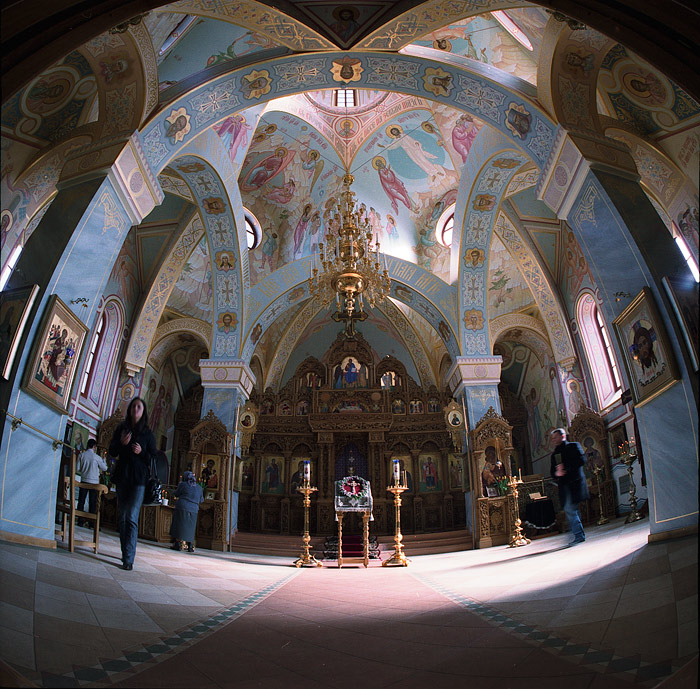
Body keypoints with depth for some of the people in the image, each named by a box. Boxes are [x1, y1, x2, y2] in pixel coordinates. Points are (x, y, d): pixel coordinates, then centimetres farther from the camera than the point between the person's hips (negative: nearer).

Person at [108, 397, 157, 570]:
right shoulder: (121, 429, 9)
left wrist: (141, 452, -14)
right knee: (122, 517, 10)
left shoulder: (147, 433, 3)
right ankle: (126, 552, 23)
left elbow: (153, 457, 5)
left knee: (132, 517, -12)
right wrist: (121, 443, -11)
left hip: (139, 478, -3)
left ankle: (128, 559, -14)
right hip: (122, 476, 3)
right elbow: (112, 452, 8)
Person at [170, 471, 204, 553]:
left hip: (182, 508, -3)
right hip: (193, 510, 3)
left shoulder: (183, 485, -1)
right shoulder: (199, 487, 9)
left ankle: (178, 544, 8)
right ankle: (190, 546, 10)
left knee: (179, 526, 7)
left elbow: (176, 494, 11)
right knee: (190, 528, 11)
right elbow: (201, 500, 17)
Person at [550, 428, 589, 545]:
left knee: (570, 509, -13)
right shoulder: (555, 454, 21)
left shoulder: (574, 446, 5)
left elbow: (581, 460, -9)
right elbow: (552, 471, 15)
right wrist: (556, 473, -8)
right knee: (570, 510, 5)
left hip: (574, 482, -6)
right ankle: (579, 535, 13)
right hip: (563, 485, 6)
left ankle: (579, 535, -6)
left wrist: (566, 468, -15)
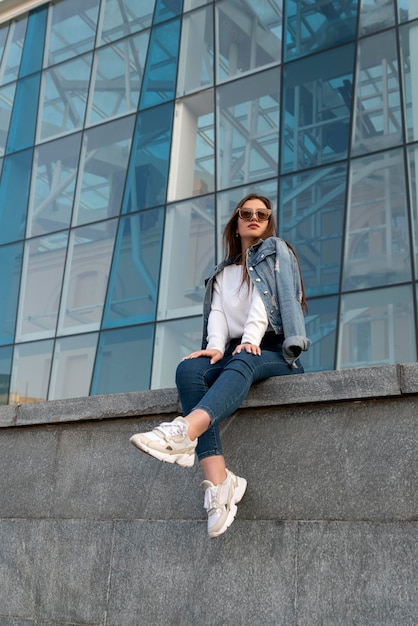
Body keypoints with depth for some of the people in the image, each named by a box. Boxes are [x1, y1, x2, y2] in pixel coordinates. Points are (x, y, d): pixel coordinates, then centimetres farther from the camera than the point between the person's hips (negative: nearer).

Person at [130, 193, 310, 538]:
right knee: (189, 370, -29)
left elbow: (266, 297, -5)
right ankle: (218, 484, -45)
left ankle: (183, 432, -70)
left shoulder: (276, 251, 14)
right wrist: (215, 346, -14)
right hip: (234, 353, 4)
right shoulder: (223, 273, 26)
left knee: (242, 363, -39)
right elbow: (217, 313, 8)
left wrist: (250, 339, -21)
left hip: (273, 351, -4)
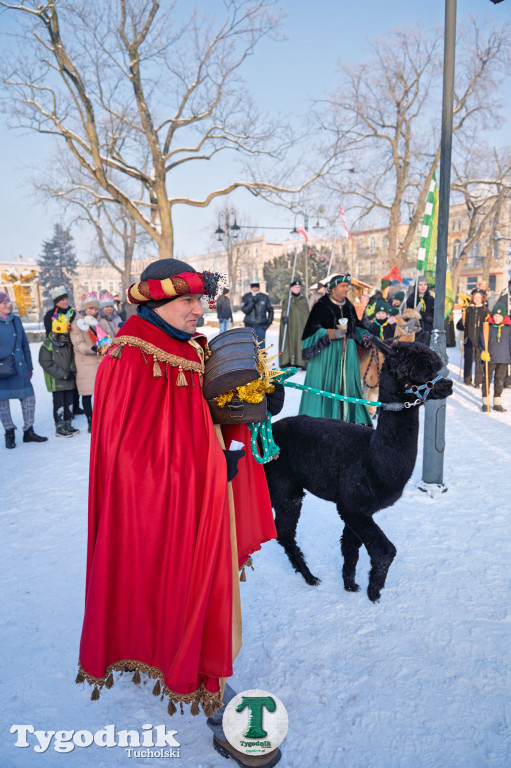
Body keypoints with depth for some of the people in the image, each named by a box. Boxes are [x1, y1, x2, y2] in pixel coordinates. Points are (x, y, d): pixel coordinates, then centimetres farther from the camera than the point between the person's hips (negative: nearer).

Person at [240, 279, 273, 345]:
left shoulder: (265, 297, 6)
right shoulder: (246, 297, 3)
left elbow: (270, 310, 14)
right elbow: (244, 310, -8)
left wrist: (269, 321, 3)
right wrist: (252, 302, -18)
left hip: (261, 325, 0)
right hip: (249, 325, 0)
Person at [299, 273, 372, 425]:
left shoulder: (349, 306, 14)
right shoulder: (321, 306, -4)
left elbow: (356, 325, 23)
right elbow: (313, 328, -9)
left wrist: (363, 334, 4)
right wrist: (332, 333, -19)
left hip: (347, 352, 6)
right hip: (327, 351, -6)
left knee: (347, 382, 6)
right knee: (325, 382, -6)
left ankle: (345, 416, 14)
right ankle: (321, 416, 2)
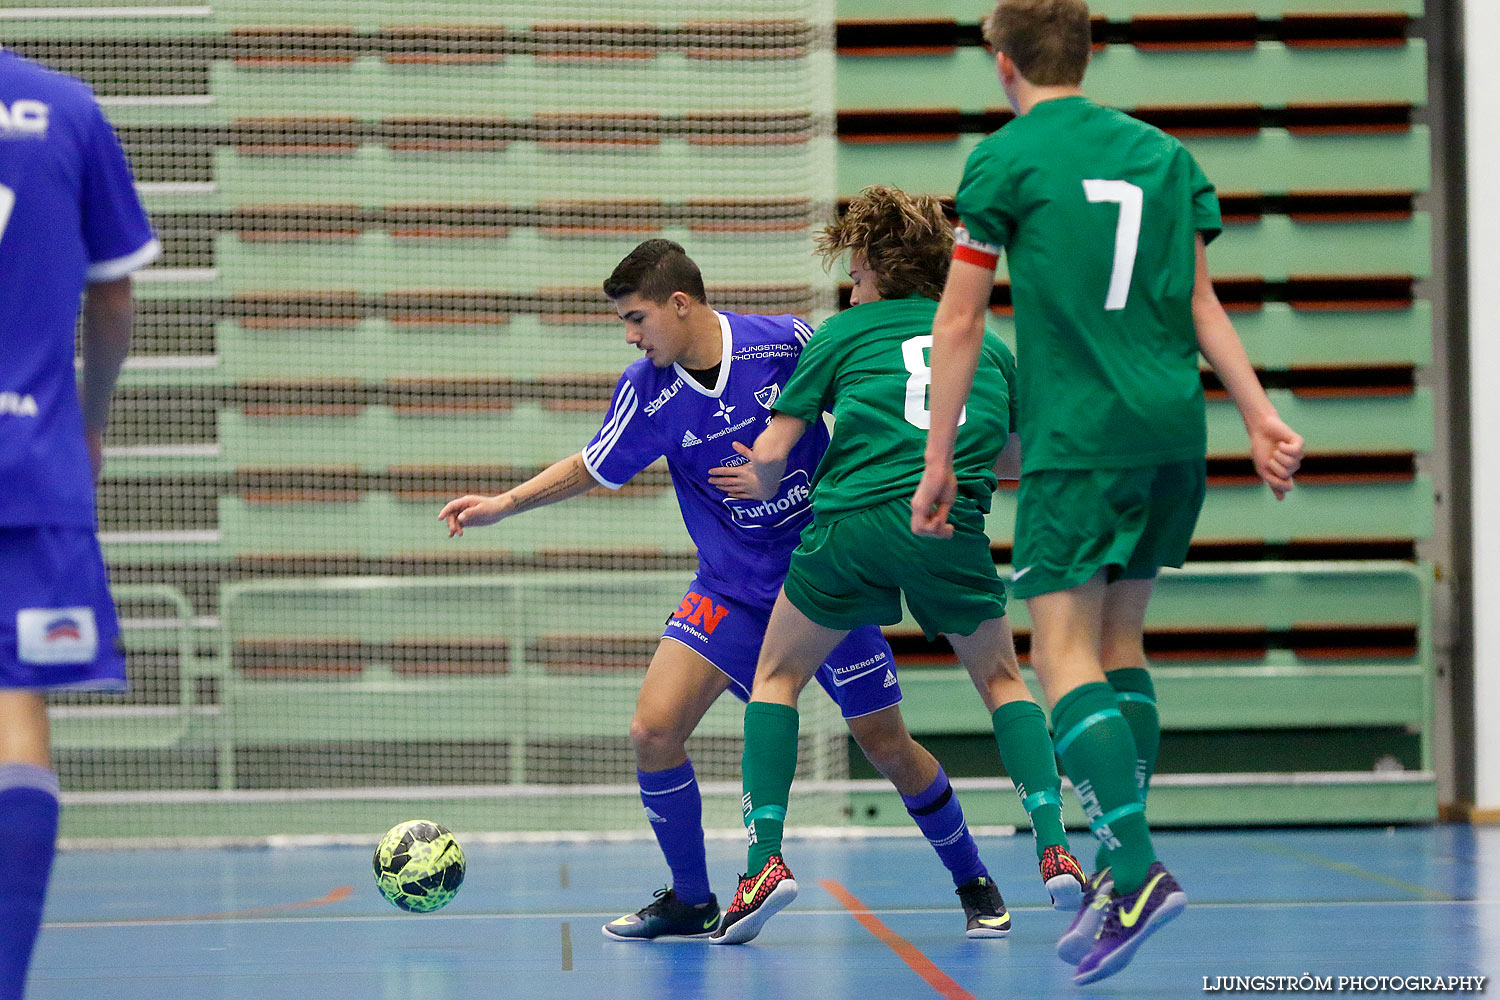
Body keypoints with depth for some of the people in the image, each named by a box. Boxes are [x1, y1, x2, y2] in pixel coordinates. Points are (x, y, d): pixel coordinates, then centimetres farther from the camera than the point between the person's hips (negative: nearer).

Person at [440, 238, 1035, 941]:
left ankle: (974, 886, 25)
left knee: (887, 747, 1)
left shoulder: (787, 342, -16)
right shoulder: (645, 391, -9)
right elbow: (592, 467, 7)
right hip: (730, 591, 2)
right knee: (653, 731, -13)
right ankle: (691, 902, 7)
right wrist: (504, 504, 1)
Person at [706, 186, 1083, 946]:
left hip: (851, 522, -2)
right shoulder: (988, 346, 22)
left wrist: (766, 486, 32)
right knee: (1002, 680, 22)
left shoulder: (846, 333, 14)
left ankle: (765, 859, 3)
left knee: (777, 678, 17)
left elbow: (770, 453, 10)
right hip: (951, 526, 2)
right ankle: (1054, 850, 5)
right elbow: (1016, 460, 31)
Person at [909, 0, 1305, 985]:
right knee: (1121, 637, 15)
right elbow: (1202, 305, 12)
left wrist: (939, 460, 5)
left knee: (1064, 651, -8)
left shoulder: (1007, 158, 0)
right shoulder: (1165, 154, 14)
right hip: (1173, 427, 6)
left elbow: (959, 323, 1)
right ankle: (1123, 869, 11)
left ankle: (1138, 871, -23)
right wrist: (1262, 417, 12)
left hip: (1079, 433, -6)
○ ○ ○ ○ ○
▶ _WHAT THE TASK ASKS_
Return the data above line for line and unchanged, omitting the pictures.

▶ _RESPONSE TO THIS TASK_
Body keypoints with depth for some of the people in the image, each named by a box. Boxes are [x1, y1, x2, y2] in pixel coordinates. Points are (x, y, d): pixel coordinates, then centimetres farther from the camera than the point between the person's hips (negative: nearer).

Person at [108, 397, 157, 570]:
right shoulder: (121, 429, 9)
left wrist: (141, 452, -14)
right knee: (122, 517, 10)
left shoulder: (147, 433, 3)
right ankle: (126, 552, 23)
left elbow: (153, 457, 5)
left knee: (132, 517, -12)
right wrist: (121, 443, -11)
left hip: (139, 478, -3)
left ankle: (128, 559, -14)
right hip: (122, 476, 3)
right elbow: (112, 452, 8)
Person at [170, 471, 204, 553]:
left hip: (182, 508, -3)
right hip: (193, 510, 3)
left shoulder: (183, 485, -1)
right shoulder: (199, 487, 9)
left ankle: (178, 544, 8)
right ankle: (190, 546, 10)
left knee: (179, 526, 7)
left elbow: (176, 494, 11)
right knee: (190, 528, 11)
right elbow: (201, 500, 17)
Person at [550, 428, 589, 545]:
left knee: (570, 509, -13)
right shoulder: (555, 454, 21)
left shoulder: (574, 446, 5)
left elbow: (581, 460, -9)
right elbow: (552, 471, 15)
right wrist: (556, 473, -8)
right knee: (570, 510, 5)
left hip: (574, 482, -6)
right ankle: (579, 535, 13)
right hip: (563, 485, 6)
left ankle: (579, 535, -6)
left wrist: (566, 468, -15)
Body keypoints with depth for some of the people in the image, each named by a box. Boxes are [x1, y1, x2, y2] in pixel coordinates. Points are (x, y, d): pixel coordinates, then centimetres farther from the camera than the point between the person's hips (negative: nearer).

Person at [130, 193, 310, 538]:
right knee: (189, 370, -29)
left elbow: (266, 297, -5)
right ankle: (218, 484, -45)
left ankle: (183, 432, -70)
left shoulder: (276, 251, 14)
right wrist: (215, 346, -14)
right hip: (234, 353, 4)
right shoulder: (223, 273, 26)
left knee: (242, 363, -39)
right elbow: (217, 313, 8)
left wrist: (250, 339, -21)
left hip: (273, 351, -4)
Body keypoints with depth for some of the people in the image, each named by a box. Boxes are [x1, y1, x2, y2] in pixel coordinates. Points are (x, y, d): pixel coordinates, then centimetres farther from the camera than the point between the person's hips (negative: nearer).

Person at [240, 279, 273, 345]:
left shoulder: (265, 297, 6)
right shoulder: (246, 297, 3)
left elbow: (270, 310, 14)
right elbow: (244, 310, -8)
left wrist: (269, 321, 3)
right wrist: (252, 302, -18)
left hip: (261, 325, 0)
right hip: (249, 325, 0)
Person at [299, 273, 372, 425]:
left shoulder: (349, 306, 14)
right shoulder: (321, 306, -4)
left elbow: (356, 325, 23)
right elbow: (313, 328, -9)
left wrist: (363, 334, 4)
right wrist: (332, 333, -19)
left hip: (347, 352, 6)
right hip: (327, 351, -6)
left knee: (347, 382, 6)
right knee: (325, 382, -6)
left ankle: (345, 416, 14)
right ankle: (321, 416, 2)
Body keypoints with depth for some of the people in the image, each named by a box. Boxes are [x1, y1, x2, y2] in pixel coordinates. Points are (x, y, d): pixel coordinates, then centimetres farther from the camera than the point between the person's hips (negative: nearer).

Person at [440, 238, 1035, 941]:
left ankle: (974, 886, 25)
left knee: (887, 747, 1)
left shoulder: (787, 342, -16)
right shoulder: (645, 391, -9)
right elbow: (592, 467, 7)
right hip: (730, 591, 2)
right knee: (653, 731, -13)
right ankle: (691, 902, 7)
right wrist: (504, 504, 1)
Person at [706, 186, 1083, 946]:
left hip: (851, 522, -2)
right shoulder: (988, 346, 22)
left wrist: (766, 486, 32)
right knee: (1002, 680, 22)
left shoulder: (846, 333, 14)
left ankle: (765, 859, 3)
left knee: (777, 678, 17)
left elbow: (770, 453, 10)
right hip: (951, 526, 2)
right ankle: (1054, 850, 5)
right elbow: (1016, 460, 31)
Person at [909, 0, 1305, 985]:
right knee: (1121, 637, 15)
right elbow: (1202, 305, 12)
left wrist: (939, 460, 5)
left knee: (1064, 651, -8)
left shoulder: (1007, 158, 0)
right shoulder: (1165, 154, 14)
right hip: (1173, 427, 6)
left elbow: (959, 323, 1)
right ankle: (1123, 869, 11)
left ankle: (1138, 871, -23)
right wrist: (1262, 417, 12)
left hip: (1079, 433, -6)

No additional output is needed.